8. The Impact of Recent Corporate Governance Changes on
Executive Compensation


An executive compensation reference work would be incomplete
today without a review and discussion of current and anticipated
changes in corporate governance. There is general agreement that too
many key governance processes and activities have been handled
with insufficient formality in the past—not necessarily causing, but
allowing for abuse, and in some cases leading to fraud.

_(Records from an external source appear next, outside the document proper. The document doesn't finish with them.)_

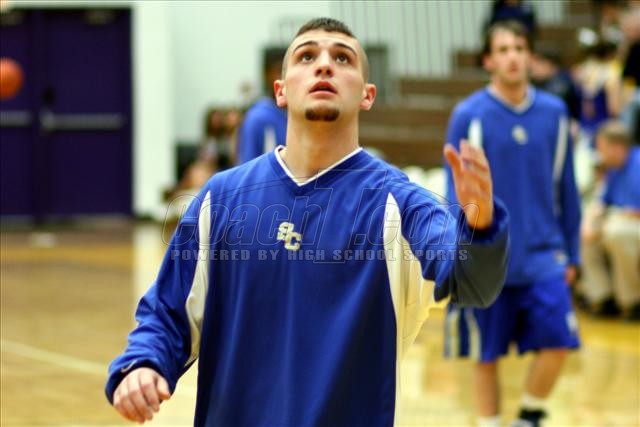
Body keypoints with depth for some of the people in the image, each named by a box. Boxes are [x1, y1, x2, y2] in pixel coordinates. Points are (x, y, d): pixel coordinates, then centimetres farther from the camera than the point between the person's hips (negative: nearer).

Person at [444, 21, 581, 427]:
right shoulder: (469, 116, -5)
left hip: (543, 256, 2)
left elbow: (566, 190, 10)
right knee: (487, 358, 5)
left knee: (557, 343, -11)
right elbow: (457, 194, -4)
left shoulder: (554, 112, 4)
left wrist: (572, 253, 11)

The context for this chapter is drawn largely from three
important new sources of regulation and guidance: the Sarbanes-
Oxley Act of 2002, and the proposed New York Stock Exchange and
NASDAQ listing standards (still largely under review by the SEC).
The authors begin by identifying the areas most likely to change in
corporate governance, including strengthening the role of the board,
redefining what it means to be an independent director, and giving
shareholders a more direct say in a larger number of governance
activities. These change areas logically impact how directors are
selected and how they do their work. The chapter also details a
number of suggested and/or mandated changes involving areas such
as director qualification criteria, annual performance evaluations,
and committee charters.

The reader will see this information as fitting into the executive
compensation context in two important ways. First, there are a
number of specific executive compensation rule changes or prohibitions
including a prohibition on most executive loans and an
acceleration in SEC reporting for certain executive compensation
actions. Additional changes are possibly forthcoming related to deferred
compensation, stock, and certain retirement plans. Second, the executive
compensation professional must work together with other
professionals from the law, audit, tax and compliance groups to
establish a stronger set of processes and cross-checks to minimize or
eliminate the potential for possible malfeasance.

Corporate governance will continue to change in the years
ahead. The compensation professional must fully embrace and
understand these changes if they are to be effective in the design and
administration of the company’s executive compensation programs.